— Task description —
Find the line with "25: (936, 663, 0.29)" in the entries below, then output every line from it down to the line with "30: (1171, 450, 0.51)", exactly and with no pictures.
Records to use Start Marker
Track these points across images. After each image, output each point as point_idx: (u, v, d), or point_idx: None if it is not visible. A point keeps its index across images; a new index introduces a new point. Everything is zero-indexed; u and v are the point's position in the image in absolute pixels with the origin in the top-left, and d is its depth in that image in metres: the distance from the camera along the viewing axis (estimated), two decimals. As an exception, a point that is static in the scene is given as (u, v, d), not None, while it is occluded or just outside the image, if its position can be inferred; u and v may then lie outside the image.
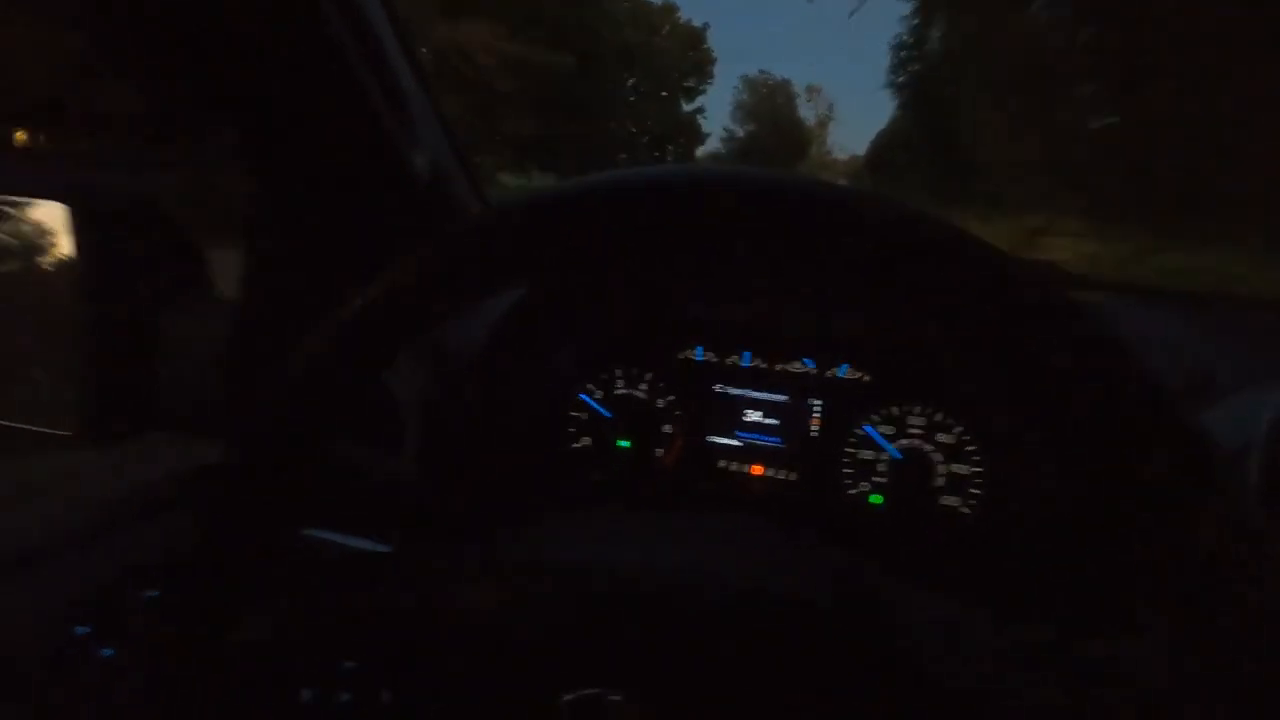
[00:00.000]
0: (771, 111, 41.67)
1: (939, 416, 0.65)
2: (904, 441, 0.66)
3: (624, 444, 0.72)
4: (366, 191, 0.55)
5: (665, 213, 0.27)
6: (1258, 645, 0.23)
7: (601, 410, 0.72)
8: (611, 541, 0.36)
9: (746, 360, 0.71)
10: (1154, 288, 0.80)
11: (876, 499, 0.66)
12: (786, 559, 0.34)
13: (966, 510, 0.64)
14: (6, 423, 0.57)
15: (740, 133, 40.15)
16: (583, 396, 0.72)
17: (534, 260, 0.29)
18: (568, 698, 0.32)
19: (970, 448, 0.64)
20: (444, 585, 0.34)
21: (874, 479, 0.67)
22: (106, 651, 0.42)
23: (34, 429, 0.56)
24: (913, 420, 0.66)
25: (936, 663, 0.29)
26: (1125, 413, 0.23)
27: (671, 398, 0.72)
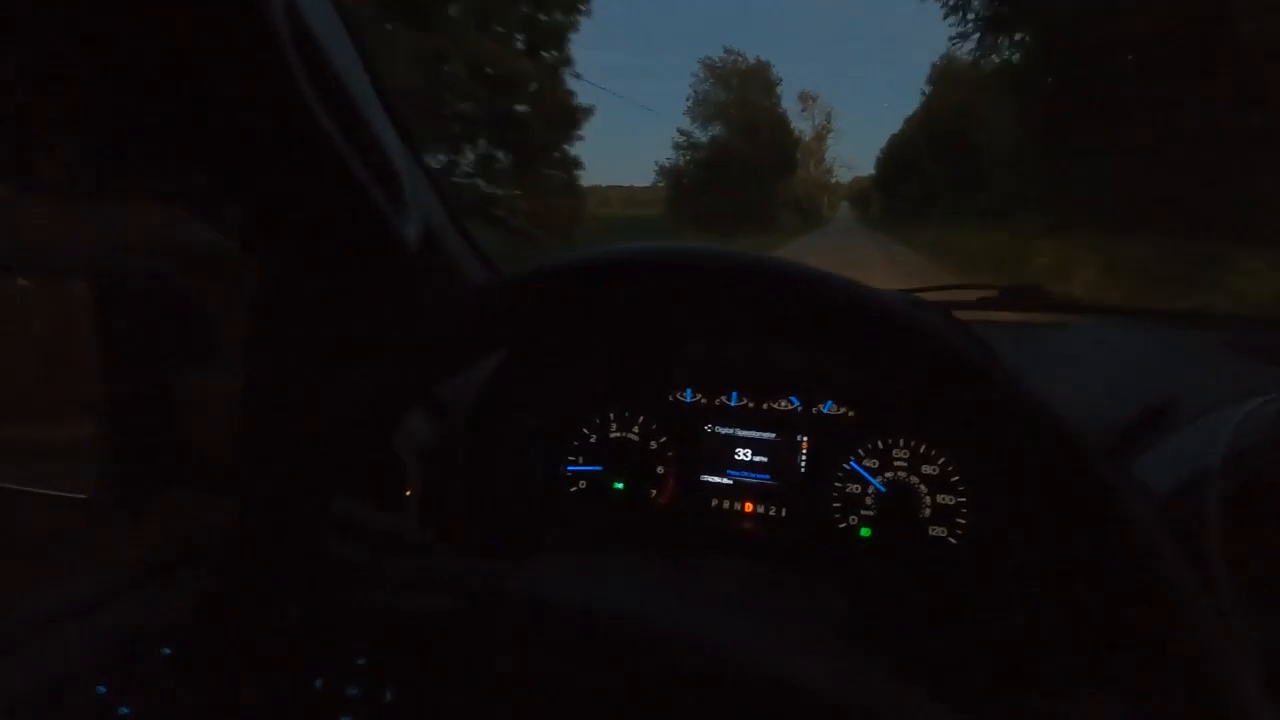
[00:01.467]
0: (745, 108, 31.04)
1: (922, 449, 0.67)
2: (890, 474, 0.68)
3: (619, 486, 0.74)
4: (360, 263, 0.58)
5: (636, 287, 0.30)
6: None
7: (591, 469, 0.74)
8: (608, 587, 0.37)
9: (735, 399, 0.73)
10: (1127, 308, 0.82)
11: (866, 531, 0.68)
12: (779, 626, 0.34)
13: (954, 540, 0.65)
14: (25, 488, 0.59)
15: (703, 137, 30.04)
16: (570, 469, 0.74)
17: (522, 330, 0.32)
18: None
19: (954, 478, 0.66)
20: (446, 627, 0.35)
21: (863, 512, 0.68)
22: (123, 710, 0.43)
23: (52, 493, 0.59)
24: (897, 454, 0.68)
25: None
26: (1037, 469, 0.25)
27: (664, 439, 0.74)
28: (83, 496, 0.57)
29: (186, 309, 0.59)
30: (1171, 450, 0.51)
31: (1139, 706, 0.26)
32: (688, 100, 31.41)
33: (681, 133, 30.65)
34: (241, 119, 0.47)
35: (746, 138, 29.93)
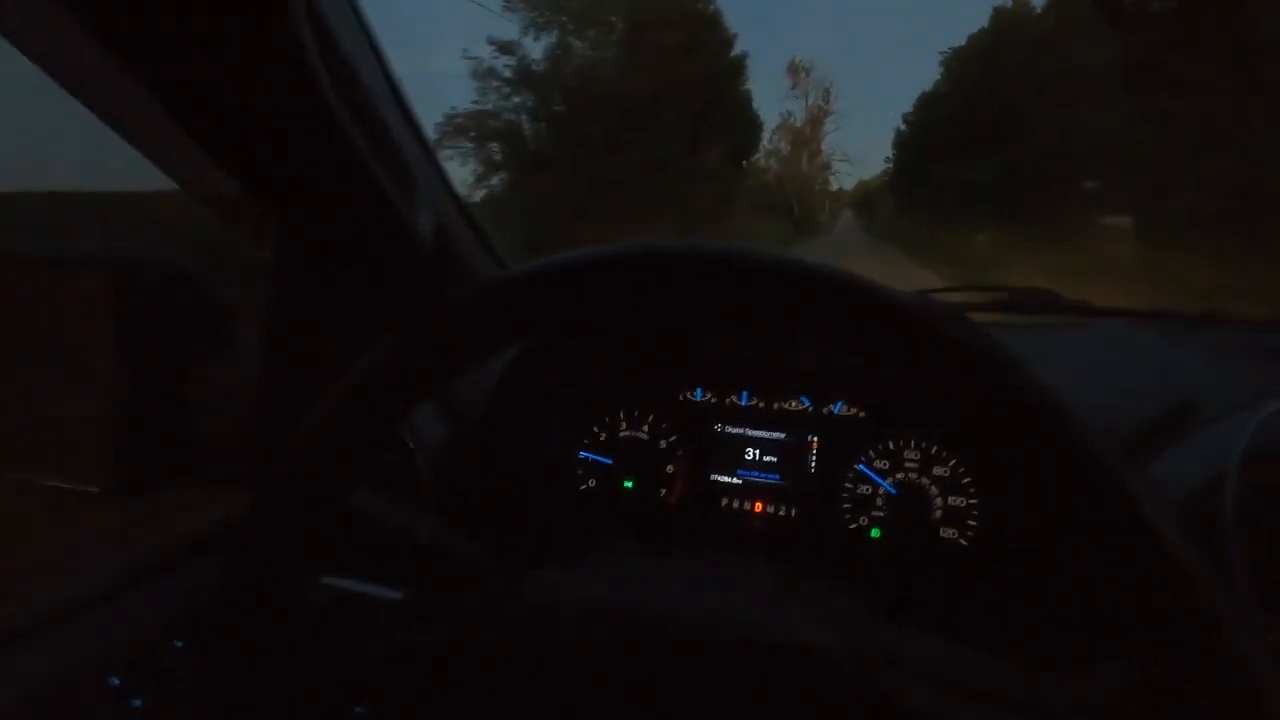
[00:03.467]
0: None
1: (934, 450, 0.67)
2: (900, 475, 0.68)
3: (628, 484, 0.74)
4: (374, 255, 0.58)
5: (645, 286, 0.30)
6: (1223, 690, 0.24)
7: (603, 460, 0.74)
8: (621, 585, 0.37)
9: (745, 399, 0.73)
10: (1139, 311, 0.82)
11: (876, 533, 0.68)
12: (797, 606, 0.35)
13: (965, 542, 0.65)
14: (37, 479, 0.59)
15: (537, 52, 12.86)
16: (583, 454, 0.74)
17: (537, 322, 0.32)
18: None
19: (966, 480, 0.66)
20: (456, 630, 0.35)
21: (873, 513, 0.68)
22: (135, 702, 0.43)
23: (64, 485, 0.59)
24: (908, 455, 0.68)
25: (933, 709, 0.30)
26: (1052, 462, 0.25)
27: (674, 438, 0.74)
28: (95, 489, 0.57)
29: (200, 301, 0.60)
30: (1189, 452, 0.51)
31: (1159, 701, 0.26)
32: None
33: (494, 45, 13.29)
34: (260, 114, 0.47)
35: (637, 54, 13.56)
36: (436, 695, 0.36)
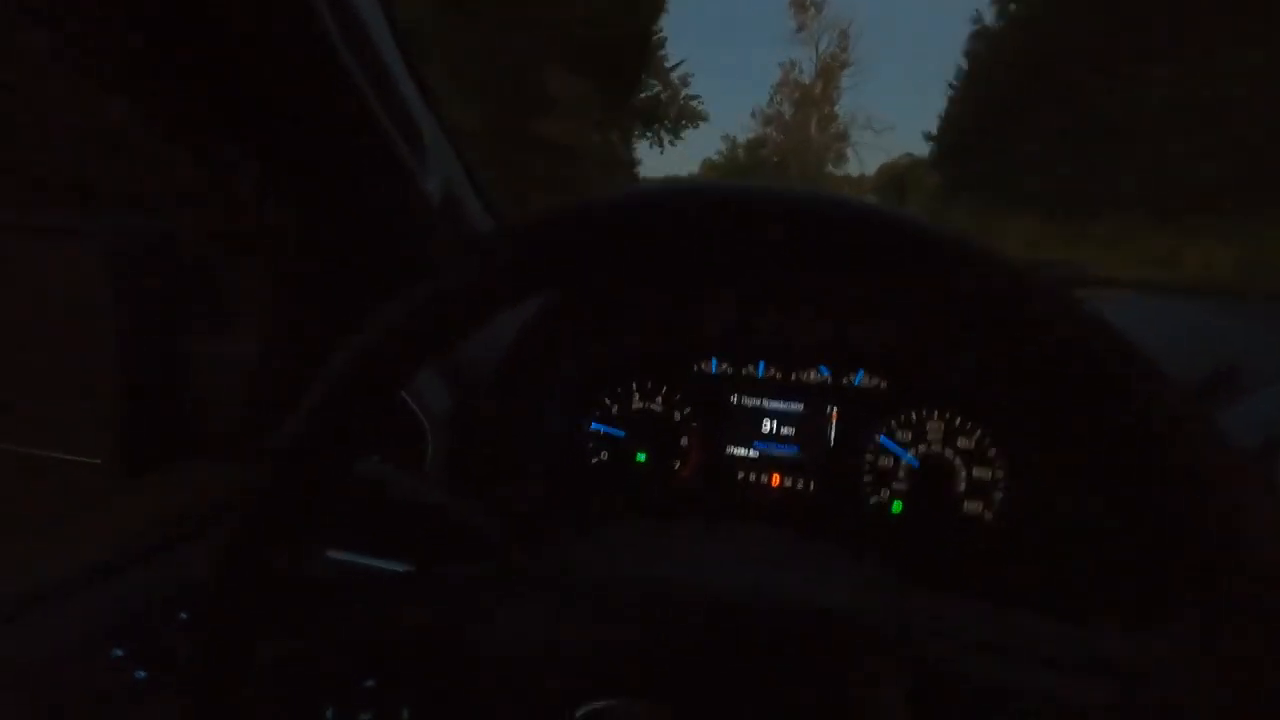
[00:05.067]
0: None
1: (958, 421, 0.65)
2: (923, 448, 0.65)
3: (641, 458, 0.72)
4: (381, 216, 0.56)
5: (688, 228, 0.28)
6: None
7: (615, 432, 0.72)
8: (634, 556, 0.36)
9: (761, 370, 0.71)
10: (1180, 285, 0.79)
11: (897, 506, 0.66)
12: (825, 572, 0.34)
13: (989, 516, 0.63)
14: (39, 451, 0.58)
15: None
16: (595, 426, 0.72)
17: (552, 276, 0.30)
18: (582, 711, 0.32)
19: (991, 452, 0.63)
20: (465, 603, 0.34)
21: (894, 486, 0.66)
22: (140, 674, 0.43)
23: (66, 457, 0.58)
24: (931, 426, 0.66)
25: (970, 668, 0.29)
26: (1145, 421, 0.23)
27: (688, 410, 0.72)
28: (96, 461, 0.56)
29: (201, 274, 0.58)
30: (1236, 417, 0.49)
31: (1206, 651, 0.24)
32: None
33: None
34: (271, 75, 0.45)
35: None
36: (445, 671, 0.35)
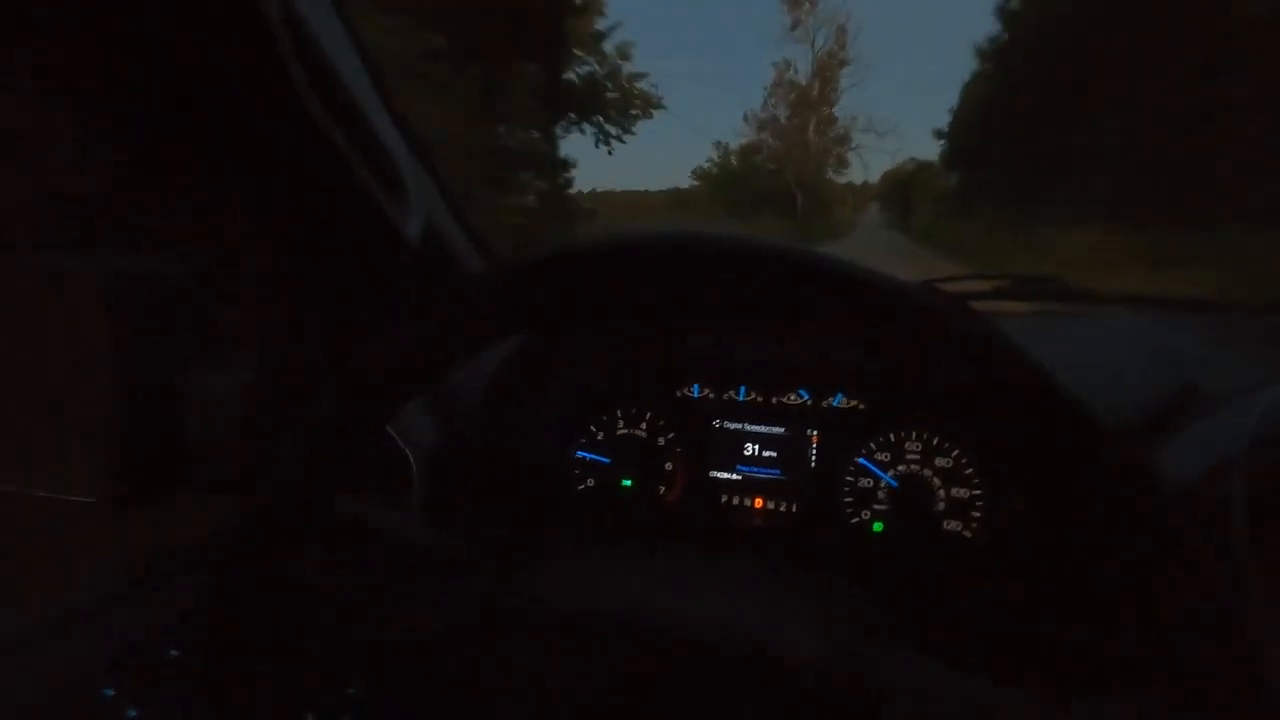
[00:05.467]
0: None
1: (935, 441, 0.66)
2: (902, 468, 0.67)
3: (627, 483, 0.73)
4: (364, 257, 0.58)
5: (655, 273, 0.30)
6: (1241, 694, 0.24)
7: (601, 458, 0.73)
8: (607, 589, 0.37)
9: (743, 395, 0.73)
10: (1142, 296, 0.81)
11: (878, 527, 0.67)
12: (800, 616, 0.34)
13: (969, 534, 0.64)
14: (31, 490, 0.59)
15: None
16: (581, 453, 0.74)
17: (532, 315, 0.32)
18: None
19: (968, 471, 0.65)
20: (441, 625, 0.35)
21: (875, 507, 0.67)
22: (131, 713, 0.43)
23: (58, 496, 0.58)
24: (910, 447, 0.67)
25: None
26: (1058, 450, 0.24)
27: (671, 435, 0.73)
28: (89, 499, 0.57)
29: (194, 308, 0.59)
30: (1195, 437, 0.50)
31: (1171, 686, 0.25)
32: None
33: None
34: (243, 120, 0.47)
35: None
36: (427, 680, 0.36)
Records to use End Marker
— Answer space —
25: (936, 663, 0.29)
26: (1125, 413, 0.23)
27: (671, 398, 0.72)
[00:01.467]
0: (745, 108, 31.04)
1: (922, 449, 0.67)
2: (890, 474, 0.68)
3: (619, 486, 0.74)
4: (360, 263, 0.58)
5: (636, 287, 0.30)
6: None
7: (591, 469, 0.74)
8: (608, 587, 0.37)
9: (735, 399, 0.73)
10: (1127, 308, 0.82)
11: (866, 531, 0.68)
12: (779, 626, 0.34)
13: (954, 540, 0.65)
14: (25, 488, 0.59)
15: (703, 137, 30.04)
16: (570, 469, 0.74)
17: (522, 330, 0.32)
18: None
19: (954, 478, 0.66)
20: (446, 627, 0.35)
21: (863, 512, 0.68)
22: (123, 710, 0.43)
23: (52, 493, 0.59)
24: (897, 454, 0.68)
25: None
26: (1037, 469, 0.25)
27: (664, 439, 0.74)
28: (83, 496, 0.57)
29: (186, 309, 0.59)
30: (1171, 450, 0.51)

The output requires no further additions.